Sunrise the next day revealed a grieving Harry, kneeling by the edge of the lake wailing to himself:

"My parents, Cedric, Sirius... Dumbledore, Hedwig... Dobby, Lupin, Tonks... little-sycophantic -Creepy guy whose name I can never really remember... (he continued like this for some time, managing to name every single person he knew who died – it's quite a list)...Fred, Snape and now Voldemort - they're all dead! WHYY! FOR THE LOVE OF GOD WHYYYYYYYYY?" he screamed, raising his arms to the sky in despair.

Apparently Voldemort, after escaping the Great Hall, had run straight to the lake, screeching something about feeling dirty and wanting to go back to Albania, and hadn't slowed down until there were no more bubbles rising to the surface.

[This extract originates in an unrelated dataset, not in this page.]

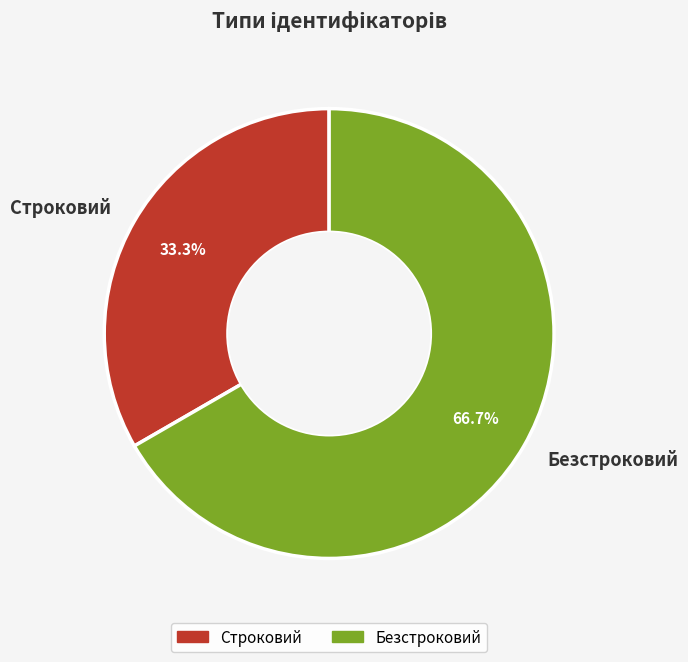

How many slices are in this pie chart?

2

Thus did the feared Lord Voldemort die, and for the first time in history, the Order, the students of Hogwarts and the Death Eaters united to write "The Treaty of the Battle of Hogwarts" which everyone signed and swore never to mention that night ever, ever, EVER again.

A/N: And this is what happens when you read too much Fanfiction before going to be - let this be a lesson to you! Then again, my subconscious is just a very, very scary place. I dreamt this exact scene after reading a LV/HP fanfic then the last few chapters of DH. They then mixed together in my sleep and produced this completely ridiculous scene - I actually woke up laughing. Well, after I got over the 'WTF?' factor. Cheers people!